Tech Workers Are Condemning ICE Even as Their CEOs Stay Quiet

since donald trump Returning to the White House last January, the tech sector’s biggest names mostly fell in line with the new regime, attending dinners with officials, praising the administration, presenting the president with lavish gifts, and appealing to Trump to allow China to sell their products. It was largely business as usual in Silicon Valley last year, even as the administration ignored a wide range of constitutional norms and attempted to impose arbitrary fees on everything from chip exports to worker visas for high-skilled immigrants employed by tech companies.

But after Renee Nicole Good, an unarmed US citizen, was shot dead in broad daylight by an ICE agent in Minneapolis last week, many tech leaders have begun to speak out publicly about the Trump administration’s tactics. This includes prominent researchers from Google and Anthropic, who have condemned the killing as cruel and unethical. The richest and most powerful tech CEOs are still silent as ICE floods America’s streets, but now some of the researchers and engineers who work for them have chosen to break ranks.

So far, more than 150 tech workers have signed a petition calling for their company’s CEO to be called to the White House, ICE to leave US cities, and to speak out publicly against the agency’s recent violence. Anne Diemer, a human resources consultant and former Stripe employee who organized the petition, says signers include employees at Meta, Google, Amazon, OpenAI, TikTok, Spotify, Salesforce, LinkedIn, and Rippling. The group plans to make the list public once it reaches 200 signatories.

“I think a lot of tech people have felt like they can’t speak,” Diemer told WIRED. “I want tech leaders to call the country’s leaders and condemn ICE’s actions, but if it helps people find their people and take a small part in fighting fascism, that’s good too.”

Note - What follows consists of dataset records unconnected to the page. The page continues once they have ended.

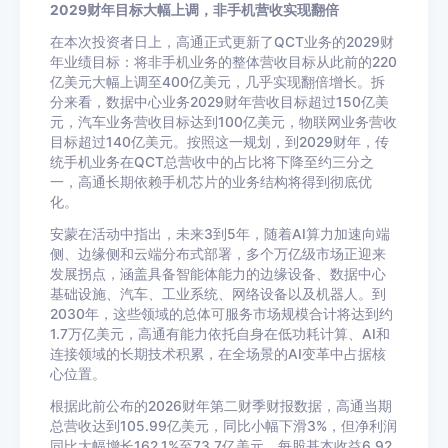
2029财年目标大幅上调，非手机营收实现翻倍
在本次投资者日上，高通正式更新了QCT业务的2029财
年业绩目标：将非手机业务的整体营收目标从此前的220
亿美元大幅上调至400亿美元，几乎实现翻倍增长。拆
分来看，数据中心业务2029财年营收目标超过150亿美
元，汽车业务营收目标达到100亿美元，物联网业务营收
目标超过140亿美元。按照这一规划，到2029财年，传
统手机业务在QCT总营收中的占比将下降至约三分之
一，高通长期依赖手机芯片的业务结构将得到彻底优
化。
安蒙在活动中指出，未来3到5年，随着AI算力加速向端
侧、边缘侧和云端分布式部署，多个万亿级市场正迎来
发展拐点，涵盖具备智能体能力的边缘设备、数据中心
基础设施、汽车、工业系统、网络设备以及机器人。到
2030年，这些领域的总体可服务市场规模合计将达到约
1.7万亿美元，高通有能力依托自身在低功耗计算、AI和
连接领域的长期技术积累，在全场景的AI变革中占据核
心位置。
根据此前公布的2026财年第二财季财报数据，高通当期
总营收达到105.99亿美元，同比小幅下滑3%，但净利润
同比大幅增长162.1%至73.7亿美元，每股基本收益6.92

Anthropic engineer Nikhil Thorat said in a lengthy post on X that Good’s murder had caused “something of a stir” in him. “A mother was shot on the street by ICE, and the government doesn’t even have the decency to offer a written condolence,” he wrote. Thorat said that the moral foundations of modern society are “infected, and rotting” and that the country is living through a “cosplay” of Nazi Germany, a time when people kept quiet out of fear.

Jonathan Frankel, chief AI scientist at Databricks, added “+1” to Thorat’s post. Srisha Radhakrishna, chief technology and chief product officer of real estate platform Opendoor, responded that what happened to Good is “not normal. It is immoral. The speed at which the administration is moving to dehumanize a mother is appalling.” Other users who identified themselves as employees of OpenAI and Anthropic also responded in support of Thorat.

Shortly after Good was shot, Jeff Dean, an early Google employee and University of Minnesota graduate who is now chief scientist at Google DeepMind and Google Research, began re-sharing posts with his 400,000

Then he weighed himself. “This is simply not okay, and we cannot become numb to repeated incidents of illegal and unconstitutional action by government agencies,” Dean wrote in an X post on January 10. “Recent days have been terrifying.” He linked to video of a teen arrested for violently attacking a Target in Richfield, Minnesota – who was identified as a US citizen.

In response to US Vice President J.D. Vance’s claim on Twitter that Goode was trying to run over an ICE agent with her vehicle, Aaron Levy, CEO of cloud storage company Box, responded, “Why is he still shooting after being completely out of harm’s way (second and third shots)? Why doesn’t he just walk away from the vehicle instead of standing in front of the vehicle?” He added a screenshot of a Justice Department web page that outlines best practices for law enforcement officers interacting with suspects in moving vehicles.